Formal v. Informal Emails: Using the appropriate tone and language


The art of letter-writing is an ancient one. Modernity has ushered in the advent of change in the form of emails. Emails are quick, immediate and less costly than “snail mail.” It is not unrealistic to posit that in a few short decades emails will completely replace snail mail. That means that except for packages, there will be no need for post offices.

As we have pointed out before, writing emails in English can occasionally be intimidating for non-native speakers of the language. But emails have become so central to professional and personal communication that as global citizens, it behooves one to everyone to know how to do it well. The focus of this post is the two different types of emails: formal and informal.

Emails, like letters, are an important aspect of business communiction however, in the digital age, emails are probably the preferred mode of communication between business professionals. If not the preferred, it is certainly more likely that our interactions will be done by email than by “snail mail,” telephone, text or fax.

One reason for this is that  emailing is quicker than all the other media. Another reason is that at the end of the process, there is a paper trail – and this can prove important in business communication.

Emails also offer both the sender and recceiver flexibility in terms of when the communication is achieved and allows both sides to respond in a time that is convenient for them. Another feature of emails is that they can be quick and reliable.

But just emails are quicker does not mean anything goes. Particularly in a business context, the sender and responder must consider the context of the email in terms of the content of the email and the chosen vocabulary in order to write effectively and appropriately under the circumstances.

+ + + + +

= WORK TO COMPLETE =
Using the post on formal and informal emails, explain in one to three sentences why emails are probably the preferred mode of communication between business professionals. The data that come next are separate material, unrelated to the post above.

= STORED DATA =
+ + + + +

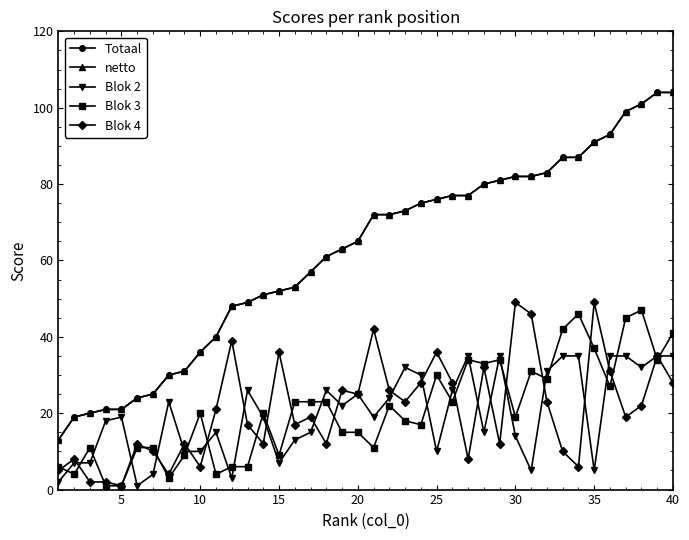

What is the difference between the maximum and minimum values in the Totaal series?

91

+ + + + +

= THE ANSWER =
Emailing is quicker than all the other media. At the end of the process there is also a paper trail, which can prove important in business communication.